▶ _What to work on_
Reproduce the lines of the records below without any changes, beginning with the line that contains "family: Varunidae" and continuing through the line that contains "scientific name: Malurus cyaneus".

=======

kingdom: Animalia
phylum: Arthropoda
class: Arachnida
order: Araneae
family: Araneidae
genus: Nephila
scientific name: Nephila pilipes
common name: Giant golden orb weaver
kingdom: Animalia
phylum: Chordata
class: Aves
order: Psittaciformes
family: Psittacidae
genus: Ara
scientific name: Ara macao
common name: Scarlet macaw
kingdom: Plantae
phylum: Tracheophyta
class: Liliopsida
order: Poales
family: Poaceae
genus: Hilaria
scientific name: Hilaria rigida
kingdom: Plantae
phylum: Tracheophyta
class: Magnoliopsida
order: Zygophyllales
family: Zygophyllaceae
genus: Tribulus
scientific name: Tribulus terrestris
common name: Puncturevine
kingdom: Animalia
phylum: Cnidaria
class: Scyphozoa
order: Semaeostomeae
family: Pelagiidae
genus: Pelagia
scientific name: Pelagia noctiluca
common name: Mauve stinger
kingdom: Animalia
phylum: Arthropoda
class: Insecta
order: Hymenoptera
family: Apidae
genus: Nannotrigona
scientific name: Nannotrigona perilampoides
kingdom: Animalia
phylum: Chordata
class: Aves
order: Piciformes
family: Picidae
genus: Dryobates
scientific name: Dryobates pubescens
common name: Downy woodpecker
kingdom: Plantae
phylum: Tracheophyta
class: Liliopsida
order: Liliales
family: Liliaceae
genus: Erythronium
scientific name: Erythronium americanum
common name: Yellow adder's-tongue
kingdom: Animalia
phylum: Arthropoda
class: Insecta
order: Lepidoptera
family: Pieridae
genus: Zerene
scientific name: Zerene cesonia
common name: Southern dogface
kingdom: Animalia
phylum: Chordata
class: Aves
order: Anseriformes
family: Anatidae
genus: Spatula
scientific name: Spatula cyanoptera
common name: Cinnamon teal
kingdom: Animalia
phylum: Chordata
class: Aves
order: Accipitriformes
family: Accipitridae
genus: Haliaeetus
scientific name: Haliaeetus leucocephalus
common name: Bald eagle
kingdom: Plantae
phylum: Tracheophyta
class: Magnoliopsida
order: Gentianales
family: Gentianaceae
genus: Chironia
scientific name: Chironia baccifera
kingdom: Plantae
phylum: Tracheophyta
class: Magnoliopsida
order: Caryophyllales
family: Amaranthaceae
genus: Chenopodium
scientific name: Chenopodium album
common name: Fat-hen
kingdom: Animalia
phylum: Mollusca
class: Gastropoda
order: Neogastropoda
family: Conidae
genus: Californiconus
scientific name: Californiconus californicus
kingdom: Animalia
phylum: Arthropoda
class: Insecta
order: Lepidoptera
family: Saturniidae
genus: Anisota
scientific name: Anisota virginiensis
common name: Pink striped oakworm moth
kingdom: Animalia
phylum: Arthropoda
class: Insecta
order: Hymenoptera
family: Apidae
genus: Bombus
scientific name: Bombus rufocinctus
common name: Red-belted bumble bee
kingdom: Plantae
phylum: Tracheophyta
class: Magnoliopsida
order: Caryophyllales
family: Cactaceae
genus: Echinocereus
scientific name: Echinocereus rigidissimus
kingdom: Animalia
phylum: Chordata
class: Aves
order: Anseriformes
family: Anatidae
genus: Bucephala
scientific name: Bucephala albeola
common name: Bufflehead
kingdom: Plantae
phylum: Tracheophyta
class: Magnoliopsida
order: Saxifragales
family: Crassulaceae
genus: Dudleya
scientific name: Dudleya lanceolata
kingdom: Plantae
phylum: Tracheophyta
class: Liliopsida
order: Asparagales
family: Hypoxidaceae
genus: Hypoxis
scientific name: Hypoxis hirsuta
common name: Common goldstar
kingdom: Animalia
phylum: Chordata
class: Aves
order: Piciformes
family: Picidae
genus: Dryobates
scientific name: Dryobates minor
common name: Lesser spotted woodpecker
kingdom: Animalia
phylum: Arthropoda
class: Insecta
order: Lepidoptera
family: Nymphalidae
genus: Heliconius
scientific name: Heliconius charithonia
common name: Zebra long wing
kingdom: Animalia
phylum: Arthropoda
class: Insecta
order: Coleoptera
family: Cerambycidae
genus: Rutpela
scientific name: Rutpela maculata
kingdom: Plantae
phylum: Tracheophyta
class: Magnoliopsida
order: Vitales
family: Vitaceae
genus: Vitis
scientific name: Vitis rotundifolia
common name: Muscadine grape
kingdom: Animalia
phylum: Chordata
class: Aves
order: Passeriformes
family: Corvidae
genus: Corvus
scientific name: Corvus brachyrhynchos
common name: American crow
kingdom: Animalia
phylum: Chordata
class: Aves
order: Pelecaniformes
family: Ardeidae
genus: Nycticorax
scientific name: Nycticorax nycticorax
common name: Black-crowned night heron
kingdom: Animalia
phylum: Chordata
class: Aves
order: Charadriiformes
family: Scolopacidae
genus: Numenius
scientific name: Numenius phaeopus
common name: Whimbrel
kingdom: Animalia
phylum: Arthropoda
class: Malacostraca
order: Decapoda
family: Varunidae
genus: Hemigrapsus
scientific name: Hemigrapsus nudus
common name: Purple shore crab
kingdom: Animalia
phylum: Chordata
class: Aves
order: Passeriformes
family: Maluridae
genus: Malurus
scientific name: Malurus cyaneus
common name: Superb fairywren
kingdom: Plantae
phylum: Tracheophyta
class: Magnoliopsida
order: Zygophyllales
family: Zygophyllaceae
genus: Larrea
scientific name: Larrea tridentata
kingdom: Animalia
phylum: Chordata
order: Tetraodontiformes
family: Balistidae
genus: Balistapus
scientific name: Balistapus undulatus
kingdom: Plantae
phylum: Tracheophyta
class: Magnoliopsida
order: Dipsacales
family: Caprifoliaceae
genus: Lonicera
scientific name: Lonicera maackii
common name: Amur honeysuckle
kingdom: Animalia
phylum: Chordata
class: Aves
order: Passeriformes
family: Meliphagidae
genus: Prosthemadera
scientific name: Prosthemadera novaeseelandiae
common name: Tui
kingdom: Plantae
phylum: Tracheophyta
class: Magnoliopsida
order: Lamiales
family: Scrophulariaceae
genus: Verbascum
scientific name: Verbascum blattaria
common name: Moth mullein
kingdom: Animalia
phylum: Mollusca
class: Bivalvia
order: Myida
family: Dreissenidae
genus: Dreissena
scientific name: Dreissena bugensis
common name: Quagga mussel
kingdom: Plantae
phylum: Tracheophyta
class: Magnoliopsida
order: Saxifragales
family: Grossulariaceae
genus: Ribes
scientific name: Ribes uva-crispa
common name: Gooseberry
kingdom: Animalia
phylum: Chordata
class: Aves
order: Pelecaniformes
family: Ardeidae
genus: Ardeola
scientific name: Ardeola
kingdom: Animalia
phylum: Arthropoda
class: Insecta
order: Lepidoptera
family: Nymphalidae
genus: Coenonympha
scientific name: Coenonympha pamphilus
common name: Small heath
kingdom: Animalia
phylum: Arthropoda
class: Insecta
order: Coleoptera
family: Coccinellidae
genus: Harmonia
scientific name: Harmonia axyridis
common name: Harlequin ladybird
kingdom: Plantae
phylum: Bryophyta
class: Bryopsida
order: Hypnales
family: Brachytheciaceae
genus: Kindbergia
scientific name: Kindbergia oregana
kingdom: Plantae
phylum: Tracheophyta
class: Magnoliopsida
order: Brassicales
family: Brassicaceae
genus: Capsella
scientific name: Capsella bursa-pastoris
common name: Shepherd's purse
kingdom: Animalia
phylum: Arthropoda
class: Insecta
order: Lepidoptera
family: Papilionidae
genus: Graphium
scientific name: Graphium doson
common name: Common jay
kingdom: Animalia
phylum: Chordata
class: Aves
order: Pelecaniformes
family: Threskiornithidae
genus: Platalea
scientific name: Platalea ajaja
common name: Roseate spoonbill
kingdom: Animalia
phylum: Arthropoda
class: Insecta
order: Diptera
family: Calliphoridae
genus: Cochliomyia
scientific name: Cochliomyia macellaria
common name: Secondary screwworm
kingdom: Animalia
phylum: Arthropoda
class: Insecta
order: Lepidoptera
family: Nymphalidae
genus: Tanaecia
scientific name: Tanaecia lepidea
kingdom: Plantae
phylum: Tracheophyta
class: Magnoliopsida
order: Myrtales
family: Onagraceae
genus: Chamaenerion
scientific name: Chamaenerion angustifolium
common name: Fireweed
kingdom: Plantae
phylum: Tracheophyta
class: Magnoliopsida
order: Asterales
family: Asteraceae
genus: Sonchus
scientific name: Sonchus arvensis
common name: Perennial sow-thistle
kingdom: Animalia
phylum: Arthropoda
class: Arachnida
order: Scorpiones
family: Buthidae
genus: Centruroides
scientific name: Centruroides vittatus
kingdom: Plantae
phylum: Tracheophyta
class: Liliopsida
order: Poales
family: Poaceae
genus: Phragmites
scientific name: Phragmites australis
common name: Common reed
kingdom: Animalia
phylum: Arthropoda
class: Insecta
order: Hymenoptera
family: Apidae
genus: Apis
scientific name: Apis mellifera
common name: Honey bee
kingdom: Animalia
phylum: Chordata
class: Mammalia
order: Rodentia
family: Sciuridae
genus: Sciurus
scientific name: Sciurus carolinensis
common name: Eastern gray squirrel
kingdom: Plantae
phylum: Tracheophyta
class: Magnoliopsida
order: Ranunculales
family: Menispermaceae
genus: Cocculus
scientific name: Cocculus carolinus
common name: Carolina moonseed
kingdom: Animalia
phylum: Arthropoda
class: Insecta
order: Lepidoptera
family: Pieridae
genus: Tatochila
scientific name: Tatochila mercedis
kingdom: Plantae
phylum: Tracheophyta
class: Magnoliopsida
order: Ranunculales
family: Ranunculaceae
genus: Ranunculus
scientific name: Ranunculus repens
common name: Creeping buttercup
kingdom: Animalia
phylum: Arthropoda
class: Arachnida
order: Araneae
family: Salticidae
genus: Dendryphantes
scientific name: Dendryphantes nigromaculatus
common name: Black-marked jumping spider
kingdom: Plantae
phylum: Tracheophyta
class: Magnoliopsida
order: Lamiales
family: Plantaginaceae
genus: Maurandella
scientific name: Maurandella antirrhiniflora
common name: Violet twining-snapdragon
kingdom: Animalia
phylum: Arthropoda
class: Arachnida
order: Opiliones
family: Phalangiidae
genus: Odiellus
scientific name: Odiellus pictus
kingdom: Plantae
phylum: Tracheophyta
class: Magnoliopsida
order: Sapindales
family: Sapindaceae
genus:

=======

▶ _Worked answer_
family: Varunidae
genus: Hemigrapsus
scientific name: Hemigrapsus nudus
common name: Purple shore crab
kingdom: Animalia
phylum: Chordata
class: Aves
order: Passeriformes
family: Maluridae
genus: Malurus
scientific name: Malurus cyaneus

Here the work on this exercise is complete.